On Sunday, you will become an apprentice in Pineland Farms’ own Creamery, working side-by-side with our experts through every stage of the process. Experience the hard work, science, and sensitivities that go into each pound of cheese. The cost of $275.00 per person includes: 

    • Saturday’s workshop with lunch from our Market, beginning at noon.
    • Saturday evening’s wine and cheese tasting.
    • Recipes for all the menu items at the wine and cheese tasting.
    • Sunday’s apprenticeship at The Creamery (start time 8:00 am) with lunch from our Market.
    • The three cheeses and butter prepared during the workshop.
    • A 2-pound wheel that each student will make during Creamery production. The wheel will be shipped to participants after 2 months of aging.
    • A Pineland Farms baseball hat.

 

Mark Whitney, Head Cheesemaker and Creamery ManagerMark has 13 years of cheesemaking experience. Mark designed and operates a visitor compatible cheese production facility at Pineland Farms where he crafts small-batch award-winning cheeses. He is a five-time American Cheese Society award winner.

 

*Guest Houses are billed separately, but can be booked at the time of registration based on availability. Please contact Emily Marczak at emarczak@pinelandfarms.org or (207) 688-4691 for registration and questions.

Cheese Chicks!

Welcome to the first installment of “Cheese Chicks!”  The actual “cheese chicks” would be Debra (who already writes wonderful blogs here on how to cook all your fabulous, locally produced food) and myself, Lenore.  We are both home cheesemakers and want to share our experiences, experiments, and recipes with others who love cheese just as much as we do.  You don’t have to want to make cheese to enjoy our installments, but you do have to like eating cheese!  We will also be writing about local, fabulous cheese finds as we eat our way through the region.  Someone has to do it, so let us save you the calories!
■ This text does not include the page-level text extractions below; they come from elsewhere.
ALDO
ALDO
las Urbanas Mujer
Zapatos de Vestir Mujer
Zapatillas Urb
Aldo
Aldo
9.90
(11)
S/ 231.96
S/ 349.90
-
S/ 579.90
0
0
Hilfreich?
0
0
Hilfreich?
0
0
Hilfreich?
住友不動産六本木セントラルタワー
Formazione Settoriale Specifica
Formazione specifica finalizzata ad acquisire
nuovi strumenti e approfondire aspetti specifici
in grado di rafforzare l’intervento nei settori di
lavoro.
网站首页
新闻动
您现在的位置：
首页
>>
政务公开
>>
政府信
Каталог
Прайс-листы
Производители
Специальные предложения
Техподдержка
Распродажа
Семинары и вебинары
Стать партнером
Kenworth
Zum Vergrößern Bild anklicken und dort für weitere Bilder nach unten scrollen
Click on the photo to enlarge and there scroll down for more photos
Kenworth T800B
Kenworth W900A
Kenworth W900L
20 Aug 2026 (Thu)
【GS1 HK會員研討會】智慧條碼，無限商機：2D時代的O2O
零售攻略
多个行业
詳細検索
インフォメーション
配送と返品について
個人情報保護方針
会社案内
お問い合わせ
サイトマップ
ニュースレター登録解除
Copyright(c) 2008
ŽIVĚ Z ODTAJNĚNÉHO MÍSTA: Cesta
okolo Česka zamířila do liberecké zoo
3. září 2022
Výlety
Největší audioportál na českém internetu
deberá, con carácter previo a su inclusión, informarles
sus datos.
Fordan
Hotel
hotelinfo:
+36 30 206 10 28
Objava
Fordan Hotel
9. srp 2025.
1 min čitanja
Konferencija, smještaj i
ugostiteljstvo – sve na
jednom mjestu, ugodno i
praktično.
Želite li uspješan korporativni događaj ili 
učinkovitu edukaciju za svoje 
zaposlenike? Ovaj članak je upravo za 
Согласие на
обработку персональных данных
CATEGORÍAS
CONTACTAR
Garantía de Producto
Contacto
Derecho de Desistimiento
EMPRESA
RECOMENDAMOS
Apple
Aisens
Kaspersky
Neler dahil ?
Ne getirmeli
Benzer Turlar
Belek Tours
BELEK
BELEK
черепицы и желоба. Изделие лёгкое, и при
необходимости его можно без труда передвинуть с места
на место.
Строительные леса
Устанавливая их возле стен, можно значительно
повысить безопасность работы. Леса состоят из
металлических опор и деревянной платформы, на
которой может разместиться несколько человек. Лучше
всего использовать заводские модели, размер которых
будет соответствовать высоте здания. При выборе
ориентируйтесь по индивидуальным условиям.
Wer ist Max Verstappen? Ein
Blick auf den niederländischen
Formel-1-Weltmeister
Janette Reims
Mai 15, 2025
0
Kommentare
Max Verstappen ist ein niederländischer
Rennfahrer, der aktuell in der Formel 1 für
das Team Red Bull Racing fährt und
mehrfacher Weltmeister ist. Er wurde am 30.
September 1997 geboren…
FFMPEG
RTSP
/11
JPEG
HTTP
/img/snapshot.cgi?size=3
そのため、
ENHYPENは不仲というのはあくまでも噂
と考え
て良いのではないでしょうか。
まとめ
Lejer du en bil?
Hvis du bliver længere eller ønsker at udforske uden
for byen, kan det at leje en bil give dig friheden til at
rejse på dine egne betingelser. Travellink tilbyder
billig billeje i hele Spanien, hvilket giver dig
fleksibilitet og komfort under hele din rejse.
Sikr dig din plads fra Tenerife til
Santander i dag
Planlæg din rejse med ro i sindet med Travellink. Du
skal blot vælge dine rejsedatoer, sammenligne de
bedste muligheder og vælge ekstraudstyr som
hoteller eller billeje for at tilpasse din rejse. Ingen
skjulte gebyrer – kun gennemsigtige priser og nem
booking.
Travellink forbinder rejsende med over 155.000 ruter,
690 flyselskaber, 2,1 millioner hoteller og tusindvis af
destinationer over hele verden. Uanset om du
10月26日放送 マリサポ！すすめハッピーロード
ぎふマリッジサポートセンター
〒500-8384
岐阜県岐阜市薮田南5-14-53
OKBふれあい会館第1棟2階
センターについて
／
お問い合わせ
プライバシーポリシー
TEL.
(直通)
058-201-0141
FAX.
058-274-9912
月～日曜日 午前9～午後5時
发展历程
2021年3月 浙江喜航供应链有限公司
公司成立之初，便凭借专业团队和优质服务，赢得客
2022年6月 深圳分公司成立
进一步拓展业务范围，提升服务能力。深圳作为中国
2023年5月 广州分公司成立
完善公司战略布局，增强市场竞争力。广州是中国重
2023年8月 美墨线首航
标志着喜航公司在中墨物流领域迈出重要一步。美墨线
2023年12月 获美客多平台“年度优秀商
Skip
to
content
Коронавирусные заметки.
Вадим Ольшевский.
Debra and I met several years ago during one of Northwest Earth Institute’s sustainability workshops, called “Menu For the Future.”  During the last session, the group comes together to celebrate the experience, and I decided my contribution would be a homemade mozzarella cheese braid.  Now, I knew that Debra was a professional chef, so I was pretty nervous about bringing food in, but it turns out that she, and the entire class, loved it!  I learned that she had tried cheesemaking as well, and so our friendship began.  We have since shared many cheese successes, failures, and discoveries and we even began teaching cheesemaking together through the Kittery and Exeter Adult Education programs.  The classes sell out, they’re a blast to teach, and we’ve loved watching our students see the “magic” of turning milk into cheese.  We hope our students, and you the public, enjoy the upcoming installments of “Cheese Chicks!” as we continue to learn and discover all that is cheese.